On Saturday, the collective cut off traffic in front of the Ministry of Finance in Paris. A blockage reminiscent of that of the National Assembly, a few days earlier. These disturbances aim to directly challenge political decision-makers in order to call for a “comprehensive and efficient renovation of the French housing stock by 2040”. In this sense, Last renovation invites to “develop a simple and progressive financing system taking charge of all the work for the most modest owners”. Its demands are more limited to French society, unlike its neighbors who call instead for global action to reduce greenhouse gas emissions.

  • Ultima Generazione, at the crossroads

What do Last Renovation, Just Stop Oil and Ultima Generazione have in common? The three groups wear an orange vest at each of their interventions. Members of the international A22 network coalition, which brings together eleven collectives around the world, they are financed by the Climate Emergency Fund, an investment fund for projects to safeguard the environment. Ultima Generazione is logically in line with its partners.

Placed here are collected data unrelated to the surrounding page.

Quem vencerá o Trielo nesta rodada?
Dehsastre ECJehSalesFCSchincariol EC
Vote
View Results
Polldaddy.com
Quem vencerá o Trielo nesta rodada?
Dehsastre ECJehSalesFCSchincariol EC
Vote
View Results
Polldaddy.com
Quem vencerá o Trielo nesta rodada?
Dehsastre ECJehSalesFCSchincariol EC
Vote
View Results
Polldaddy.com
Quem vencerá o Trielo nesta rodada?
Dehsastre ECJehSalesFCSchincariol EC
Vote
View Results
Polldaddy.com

After a throw of soup on another painting by Vincent Van Gogh, The Sower at Sunsetexhibited in Rome, the movement clarified its motivations: “We act out of love of life, therefore out of love of art! In a future where it will be difficult for us to find food for all, how can we think that art will still be protected?”

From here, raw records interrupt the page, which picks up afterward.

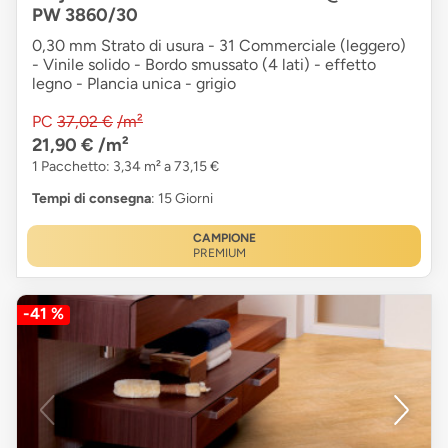
PW 3860/30
0,30 mm Strato di usura - 31 Commerciale (leggero)
- Vinile solido - Bordo smussato (4 lati) - effetto
legno - Plancia unica - grigio
PC
37,02 €
/m²
21,90 €
/m²
1 Pacchetto: 3,34 m² a 73,15 €
Tempi di consegna
: 15 Giorni
CAMPIONE
PREMIUM
-41 %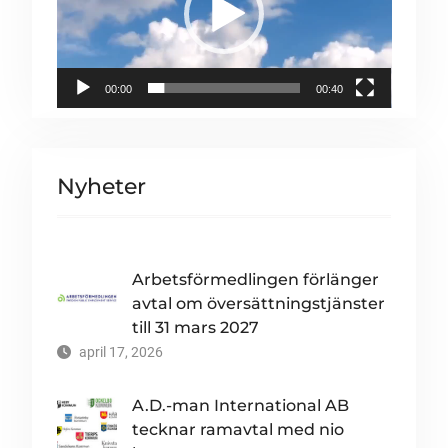
00:00
00:40
Nyheter
Arbetsförmedlingen förlänger
avtal om översättningstjänster
till 31 mars 2027
april 17, 2026
A.D.-man International AB
tecknar ramavtal med nio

Ultima Generazione shares another point in common with one of its neighbors: its name. His German comrades proudly display their surname on their mobilization T-shirts: Letzte Generation, which means “Last generation”. The members of the two groups also share the modus operandi. Earlier this month, two Letzte Generation activists threw mashed potatoes at a Claude Monet painting in Potsdam, Germany.

  • Scientist Rebellion, the white coats come into resistance

Driven by the frustration of not being heard enough, researchers and scientists, after a long hesitation as to the best way to make their voices heard, have also embarked on actions of civil disobedience. Frustrated by the lack of sufficient action, they want to bring their moral backing to militant actions. “When we are working on the climate and we regularly announce that the situation is serious and that there is an emergency, sometimes we have to act accordingly and go and put ourselves in a little danger to show that these alerts are not not just words in the air”, argued with L’Express Milan Bouchet-Valat, member of the coordination of Scientists in Rebellion, the international movement at the origin of the actions carried out in Germany in recent days.

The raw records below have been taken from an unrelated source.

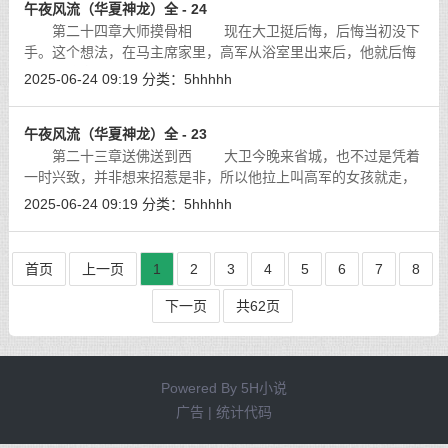
午夜风流（华夏神龙）全 - 24
第二十四章大师摸骨相 现在大卫挺后悔，后悔当初没下
手。这个想法，在马主席家里，高军从浴室里出来后，他就后悔
了，但这家伙极善掩饰，老马哪能看出来，还真的以为他们是萍
2025-06-24 09:19
分类：
5hhhhh
水相逢呢，对他的救命恩人都不说实
[详细]
午夜风流（华夏神龙）全 - 23
第二十三章送佛送到西 大卫今晚来省城，也不过是凭着
一时兴致，并非想来招惹是非，所以他拉上叫高军的女孩就走，
甚至顾不上向与他同来的张辉打一声招呼。其实并不是不关心张
2025-06-24 09:19
分类：
5hhhhh
辉，而是怕连累了她，因为那车还停
[详细]
首页
上一页
1
2
3
4
5
6
7
8
下一页
共62页
Powered By
5H小说
广告 | 统计代码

Scientist Rebellion claims “more than a thousand members across 32 countries”. All are science students and university professors and they have abandoned the orange vest of their companions in favor of the white laboratory coat. In October, they distinguished themselves during a large protest campaign, which had a strong echo in Germany, by calling on Chancellor Olaf Scholz to take immediate measures to reduce carbon emissions. They also call for more global measures such as “the cancellation of the financial debt of the countries of the South.

Scientists finally take up the same codes as other disobedience movements. Blocking of roads, disruption of warehouses of multinationals or even sittings in front of symbolic places… Among all these groups of activists, Scientist Rebellion seems to be the one that could be the most capable of transforming the movement of anger into a political dialogue. with governments.